» **Assignment**: Report every line of the records below that contains the word "minor".
○ ○ ○ ○ ○ ○ ○
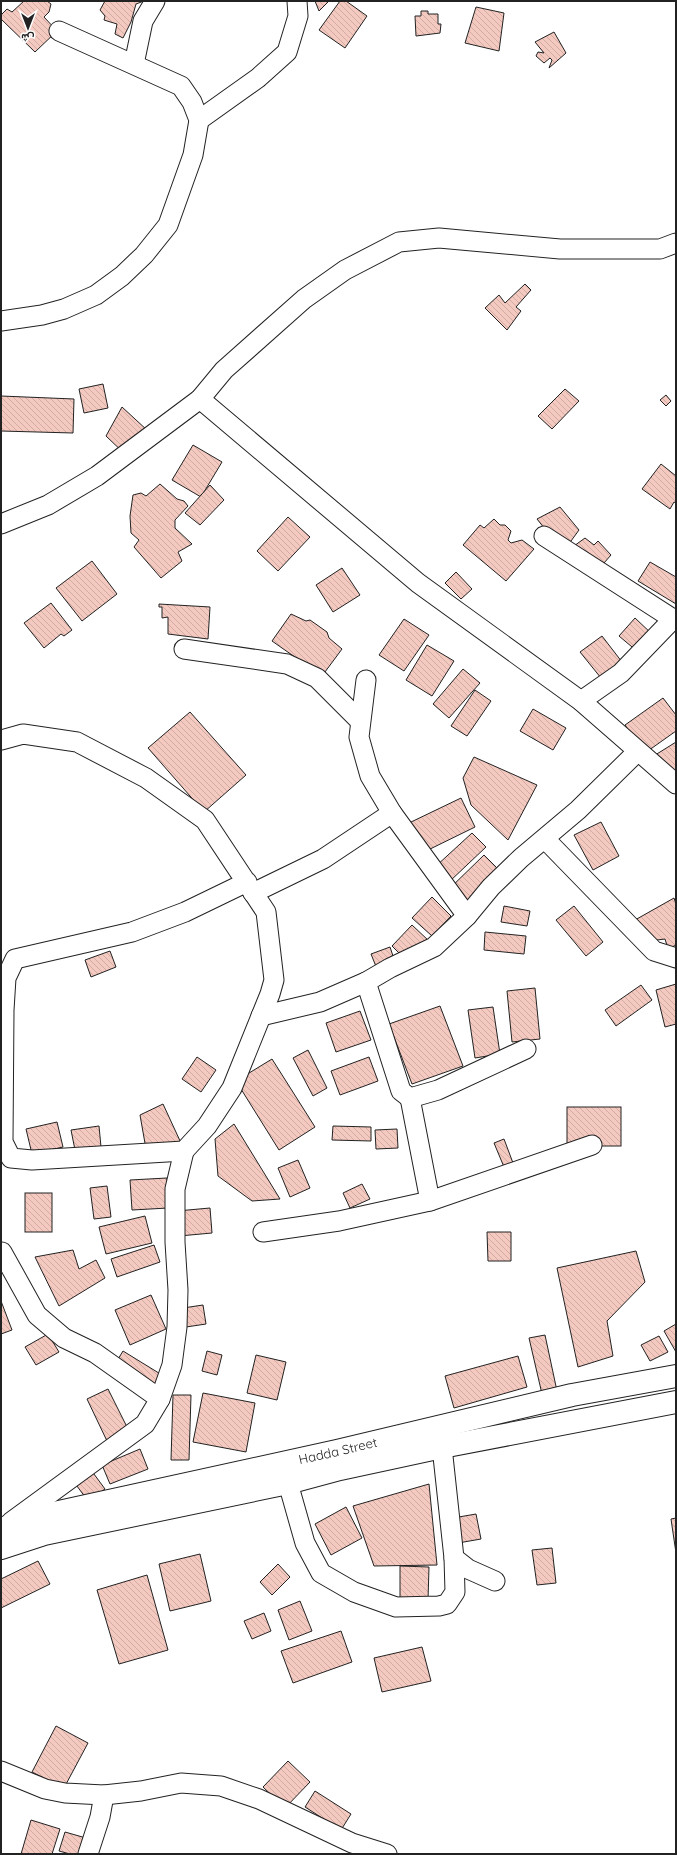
<svg xmlns="http://www.w3.org/2000/svg" width="677" height="1855" viewBox="0 0 677 1855" font-family="Quicksand,Vazirmatn,sans-serif">
<defs>
<pattern id="building-back-hatch" width="6" height="6" patternUnits="userSpaceOnUse"><rect width="6" height="6" fill="#f3c9c0"/><path d="M-1 5l2 2M0 0l6 6M5-1l2 2" fill="none" stroke="#d0aca5"/></pattern>
</defs>
<rect width="100%" height="100%" fill="#fff"/>
<g fill="url(#building-back-hatch)" stroke="#222">
<polygon points="24,1 47,1 51,4 49,12 44,17 57,31 35,52 1,19 1,15 7,9 12,12"/>
<polygon points="105,1 144,1 136,4 131,22 123,38 115,34 117,24 104,20 105,16 100,10"/>
<polygon points="315,1 329,1 319,11"/>
<polygon points="340,1 346,1 367,16 345,48 319,30"/>
<polygon points="476,7 504,13 499,51 465,43"/>
<polygon points="421,11 428,11 428,14 438,14 438,24 441,24 440,33 416,36 415,16 421,16"/>
<polygon points="554,32 566,53 549,68 552,60 550,58 544,63 536,56 538,52 544,53 535,42"/>
<polygon points="525,284 531,290 516,307 521,311 507,330 485,308 499,295 505,303"/>
<polygon points="103,384 108,408 84,413 79,389"/>
<polygon points="565,389 579,401 552,429 538,416"/>
<polygon points="666,395 671,401 666,406 660,400"/>
<polygon points="1,396 74,399 73,433 1,431"/>
<polygon points="122,407 148,431 127,456 106,436"/>
<polygon points="193,445 222,462 201,497 172,480"/>
<polygon points="661,464 676,476 676,503 674,502 670,509 642,489"/>
<polygon points="160,484 177,499 184,501 188,506 175,520 175,528 192,544 178,552 182,561 161,578 134,547 139,540 131,533 130,516 133,495 141,493 146,496"/>
<polygon points="210,485 224,500 200,525 185,513"/>
<polygon points="560,507 579,530 563,552 537,519"/>
<polygon points="288,517 310,537 278,571 257,551"/>
<polygon points="494,519 500,525 505,525 511,531 508,540 511,543 522,540 534,549 506,581 463,545 480,525 484,528"/>
<polygon points="585,538 594,545 598,541 611,555 597,571 574,546"/>
<polygon points="92,561 117,594 82,621 56,588"/>
<polygon points="650,562 676,577 676,604 638,581"/>
<polygon points="342,568 360,595 333,612 316,585"/>
<polygon points="456,572 472,589 461,599 445,583"/>
<polygon points="51,603 72,630 64,636 61,634 44,648 24,623"/>
<polygon points="159,604 210,607 208,639 168,634 168,617 162,618 162,607 159,607"/>
<polygon points="291,614 306,621 310,620 327,632 329,638 342,649 322,676 272,641"/>
<polygon points="635,618 653,635 638,652 619,636"/>
<polygon points="404,619 429,635 404,671 379,655"/>
<polygon points="602,636 622,662 601,678 580,652"/>
<polygon points="427,645 454,661 432,696 406,680"/>
<polygon points="463,669 480,683 449,718 433,704"/>
<polygon points="475,690 491,701 467,736 451,726"/>
<polygon points="663,698 676,715 676,731 645,753 625,725"/>
<polygon points="533,709 566,728 553,750 520,731"/>
<polygon points="190,712 246,775 204,812 148,748"/>
<polygon points="676,742 676,778 652,757"/>
<polygon points="474,757 537,785 508,840 471,805 463,778"/>
<polygon points="461,798 475,827 424,852 409,823"/>
<polygon points="601,822 619,856 593,870 574,835"/>
<polygon points="472,833 486,847 449,882 435,867"/>
<polygon points="484,855 501,872 464,909 446,892"/>
<polygon points="432,897 451,916 432,936 412,918"/>
<polygon points="674,898 676,904 676,945 668,949 665,939 649,941 635,920"/>
<polygon points="504,906 530,911 527,926 501,922"/>
<polygon points="574,906 603,942 586,956 556,920"/>
<polygon points="412,925 429,941 403,957 392,946"/>
<polygon points="485,932 526,936 524,954 484,950"/>
<polygon points="390,947 395,962 377,969 371,954"/>
<polygon points="110,951 116,967 91,977 85,960"/>
<polygon points="676,984 676,1024 665,1027 656,990"/>
<polygon points="641,985 652,1000 616,1026 605,1010"/>
<polygon points="535,988 540,1039 512,1042 507,991"/>
<polygon points="440,1006 463,1066 412,1084 389,1024"/>
<polygon points="493,1007 500,1054 475,1058 468,1010"/>
<polygon points="360,1011 371,1040 336,1052 326,1023"/>
<polygon points="308,1050 327,1088 313,1096 293,1058"/>
<polygon points="197,1057 216,1070 201,1092 182,1079"/>
<polygon points="369,1057 378,1081 340,1095 331,1071"/>
<polygon points="272,1059 315,1127 279,1150 236,1081"/>
<polygon points="163,1104 181,1143 146,1149 140,1115"/>
<rect x="567" y="1107" width="54" height="39"/>
<polygon points="57,1122 63,1147 32,1154 26,1129"/>
<polygon points="234,1124 280,1199 252,1201 218,1176 215,1139"/>
<polygon points="99,1126 101,1147 75,1150 71,1130"/>
<polygon points="333,1126 371,1127 371,1141 332,1140"/>
<polygon points="397,1129 398,1148 376,1149 375,1130"/>
<polygon points="504,1139 513,1163 504,1167 494,1143"/>
<polygon points="298,1160 310,1188 290,1197 278,1168"/>
<polygon points="167,1178 168,1208 132,1210 130,1180"/>
<polygon points="362,1184 370,1199 350,1208 343,1193"/>
<polygon points="107,1186 111,1217 94,1219 90,1188"/>
<rect x="25" y="1193" width="27" height="39"/>
<polygon points="210,1208 212,1233 179,1236 177,1211"/>
<polygon points="145,1216 152,1243 106,1254 99,1227"/>
<polygon points="487,1232 511,1232 511,1261 488,1261"/>
<polygon points="154,1245 160,1262 117,1277 111,1259"/>
<polygon points="73,1250 79,1269 96,1260 105,1278 59,1306 35,1257"/>
<polygon points="636,1251 645,1282 607,1321 613,1356 578,1367 557,1268"/>
<polygon points="151,1295 166,1329 130,1345 115,1310"/>
<polygon points="1,1301 12,1330 1,1334"/>
<polygon points="203,1305 206,1324 186,1327 183,1308"/>
<polygon points="676,1324 676,1352 664,1331"/>
<polygon points="48,1334 59,1352 36,1365 25,1347"/>
<polygon points="545,1335 557,1391 542,1394 529,1338"/>
<polygon points="659,1336 668,1352 650,1361 641,1345"/>
<polygon points="123,1351 162,1375 154,1388 115,1364"/>
<polygon points="207,1351 222,1355 217,1375 202,1371"/>
<polygon points="256,1355 286,1362 277,1400 247,1393"/>
<polygon points="518,1356 527,1387 454,1408 445,1376"/>
<polygon points="108,1389 129,1431 107,1441 87,1399"/>
<polygon points="203,1393 255,1403 246,1452 193,1442"/>
<polygon points="173,1395 191,1395 189,1460 171,1460"/>
<polygon points="140,1449 148,1469 110,1484 102,1465"/>
<polygon points="91,1470 105,1489 88,1501 74,1482"/>
<polygon points="429,1484 437,1565 374,1566 353,1506"/>
<polygon points="346,1507 362,1538 331,1555 315,1524"/>
<polygon points="476,1514 481,1539 458,1543 453,1518"/>
<polygon points="676,1518 676,1553 671,1519"/>
<polygon points="552,1548 556,1583 537,1585 532,1550"/>
<polygon points="200,1554 211,1601 170,1611 159,1564"/>
<polygon points="38,1561 50,1584 1,1608 1,1579"/>
<polygon points="278,1564 290,1577 272,1595 260,1582"/>
<polygon points="400,1566 429,1567 428,1600 400,1600"/>
<polygon points="147,1575 168,1650 119,1664 97,1590"/>
<polygon points="300,1601 312,1631 289,1640 278,1610"/>
<polygon points="264,1613 271,1631 252,1639 244,1621"/>
<polygon points="341,1631 352,1662 293,1683 281,1651"/>
<polygon points="422,1647 431,1681 382,1692 374,1658"/>
<polygon points="56,1726 88,1743 64,1788 32,1772"/>
<polygon points="288,1761 310,1782 285,1808 263,1787"/>
<polygon points="315,1791 351,1814 341,1830 305,1807"/>
<polygon points="31,1820 60,1829 52,1854 21,1854"/>
<polygon points="65,1832 86,1838 81,1854 70,1854 59,1851"/>
</g>
<g fill="none" stroke-linecap="round" stroke-linejoin="round">
<g stroke="#222" stroke-width="21">
<g id="minor">
<polyline points="134,64 143,21 155,1"/>
<polyline points="199,120 258,78 287,52 298,16 297,1"/>
<polyline points="1,321 42,315 64,309 96,295 122,276 144,255 168,225 193,155 199,120 192,102 181,86 59,31"/>
<polyline points="200,399 418,583 581,701 676,784"/>
<polyline points="1,524 48,505 97,476 200,399 224,370 304,299 345,270 399,242 439,238 560,249 660,249 676,243"/>
<polyline points="544,536 673,619 676,618"/>
<polyline points="184,649 287,664 317,678 360,721"/>
<polyline points="366,680 359,737 370,776 392,813"/>
<polyline points="581,701 621,673 673,619 676,621"/>
<polyline points="1,740 23,734 77,742 146,778 205,820 266,912 274,980 270,994 232,1088 207,1126 184,1151 32,1160 11,1158 3,1142 4,1010 6,978 15,959 132,932 185,912 247,882"/>
<polyline points="545,839 654,951 676,958"/>
<polyline points="253,893 323,859 392,813 467,916 434,947 390,968 366,982 401,1091 410,1098 438,1090 526,1049"/>
<polyline points="467,916 491,887 521,858 578,810 637,752"/>
<polyline points="261,1016 320,1002 366,982"/>
<polyline points="410,1098 430,1201"/>
<polyline points="263,1232 339,1221 430,1201 592,1145"/>
<polyline points="2,1252 37,1315 64,1338 95,1353 160,1399"/>
<polyline points="442,1447 454,1558 468,1569 495,1581"/>
<polyline points="288,1483 305,1543 321,1573 354,1592 396,1607 439,1606 447,1604 455,1592 454,1558"/>
<polyline points="11,1522 145,1424 160,1399 172,1365 177,1327 178,1290 175,1242 175,1189 184,1151"/>
<polyline points="1,1771 45,1789 65,1793 104,1795 141,1791 181,1783 221,1786 259,1799 352,1843 387,1854"/>
<polyline points="88,1854 100,1817 104,1795"/>
</g>
</g>
<g stroke="#222" stroke-width="24">
<g id="major">
<path id="s1" d="M1,1529L36,1517L337,1451L572,1395L676,1376"/>
<polyline points="1,1548 44,1534 288,1483 340,1469 442,1447 676,1402"/>
</g>
</g>
<use href="#minor" stroke="#fff" stroke-width="19"/>
<use href="#major" stroke="#fff" stroke-width="22"/>
</g>
<g text-anchor="middle" dominant-baseline="central" stroke-width="3" stroke-linejoin="round" paint-order="stroke">
<g font-size="13" fill="#222" stroke="#fff">
<text stroke="none"><textPath href="#s1" startOffset="346">Hadda Street</textPath></text>
</g>
</g>
<rect width="677" height="1855" fill="none" stroke="#222222" stroke-width="4"/>
<g transform="translate(28 28) rotate(180)" stroke="#ffffff" stroke-width="3" paint-order="stroke">
<path d="M0-3L7 15L0 10L-7 15Z" fill="#222222"/>
<text y="-6" font-size="11" font-weight="bold" text-anchor="middle" fill="#222222">ش</text>
</g>
</svg>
○ ○ ○ ○ ○ ○ ○
» **Your response**:
<g id="minor">
<use href="#minor" stroke="#fff" stroke-width="19"/>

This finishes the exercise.